Рассуждения на ночь. Рассуждения поутру: «Почему ты не призналась, что узнала его? Ага, и как ты себе это представляешь? «Здрасти, я Маша, вы меня помните?» Ты видела, какой он стал? Богатый, недоступный, другой. Будет он помнить соседку из севастопольского детства!»

Рассуждения за завтраком: «Представляешь, как бы это было неприятно – ты ему: «Здравствуй, Дима!», а он тебе с высоты своего величия, холодно: «Вы кто?» Как говорят твои студенты: «Че надо?»

И по кругу, по кругу – глупые, умные, правильные, неправильные, профессорские и девчачьи – рассуждения, мысли, вздохи безнадежные, изматывающие.


Маша вздохнула. В кафе практически не было посетителей в это время – кроме нее, за столиком у входа сидела парочка немецких пенсионеров, и все. При таком разнообразии выбора посадочных мест Мария Владимировна и заняла самый уютный столик – у воды, на краю причала, с открывающимся потрясающим видом. Заказала себе кофе, и еще раз кофе, после того как она быстренько выпьет первую чашку.

Официантка понимающе кивнула такому заказу и улыбнулась.

– И знаете, – остановила ее Машка, когда девушка уже отходила от столика, – пожалуй, бокал сухого белого вина. Какое у вас есть?

– Всякое. Принести карту вин?

– Давайте без карты обойдемся. Чилийское.

Девушка кивнула.

«Что-то ты, Марь Владимировна, пить-курить взялась. Вразнос пошла или балуешься?» – попыталась выяснить свой «облико морале» Машка.

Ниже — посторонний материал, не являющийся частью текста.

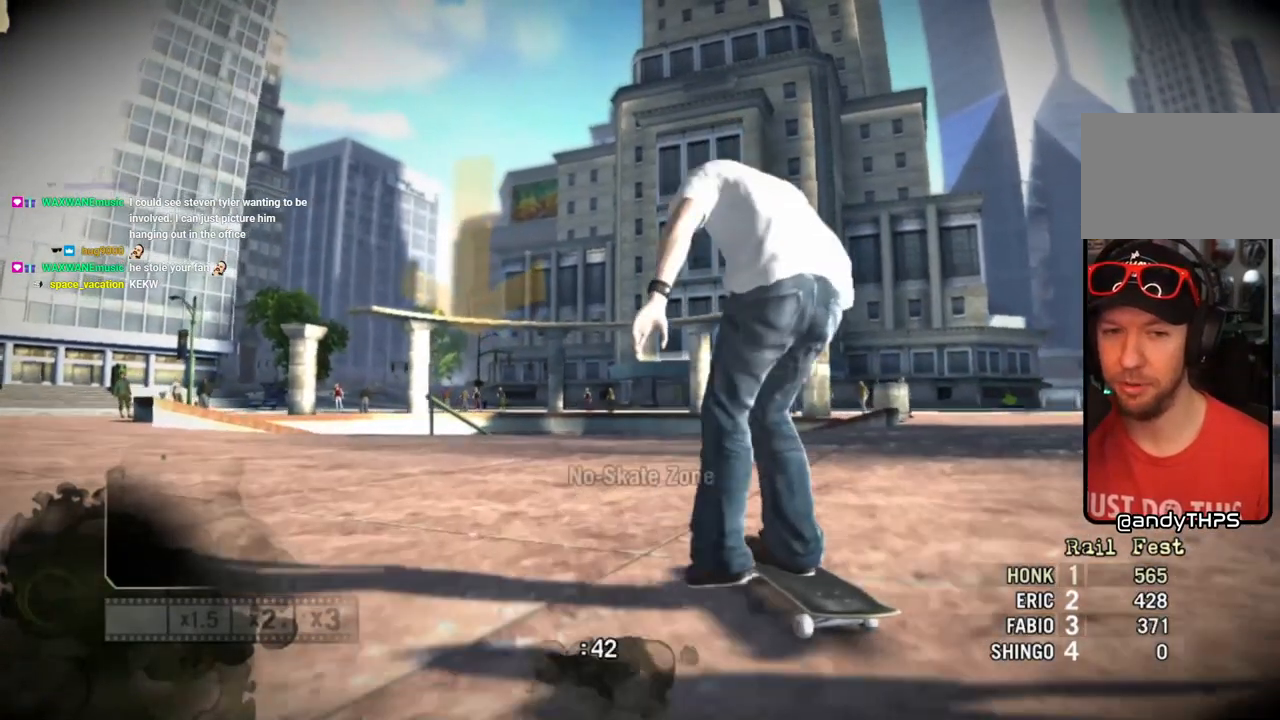
{"buttons": [], "left_stick": "center", "right_stick": "up-right", "events": [[67, "SQUARE", "up"], [117, "left_stick", "left"], [183, "left_stick", "center"], [283, "right_stick", "up-right"]]}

А-а, да бог с ним, с морале!

Воспользовавшись полным отсутствием посетителей – немецкие пенсионеры не в счет, в российской глубинке им, пожалуй, лучше сидеть «тыхесенько», – Машка развернула кресло боком к столу, подтянула второе кресло, порывшись в летней пляжной кошелке, достала сигареты, зажигалку, бросила кошелку на соседнее кресло, взгромоздила на нее ноги, переплетя в лодыжках, надела солнцезащитные очки, выпила разом полчашки кофе, принесенного быстренькой молодой официанткой, и с удовольствием закурила.

Эх! Хорошо!

Ну может позволить себе немного relax, а по-нашенскому – расслабухи тридцатичетырехлетняя профессорша, первый раз за десятилетия выехавшая на отдых?

– Демонстрируешь дурные манеры? – попенял до отвращения знакомый голос.

Не судьба-а! Для расслабухи вы, Мария Владимировна, видать, не созрели!

Маша позу не изменила, допила неторопливо кофе, затянулась, сняла очки и медленно повернула голову в сторону мужа. К счастью, бывшего!

Он был хорош, хорош!

В летних светлых брючатках, в рубашке с короткими рукавами навыпуск, удачно прикрывающей пузцо и отяжелевший от должностной сидячей работы и пристрастия к гурманству задок, накинутый на плечи свитерок с нарочито небрежно завязанными спереди рукавами, летние туфли – все одного торгово-бутикового заведения, дорогой одеколон, очки, часы в ту же смету, волосок к волоску, маскирующие плешинку.

Хорош, хорош!

Машка не ответила. Хотела было указать направление его дальнейшего прогулочного движения с уклоном в эротику, но передумала.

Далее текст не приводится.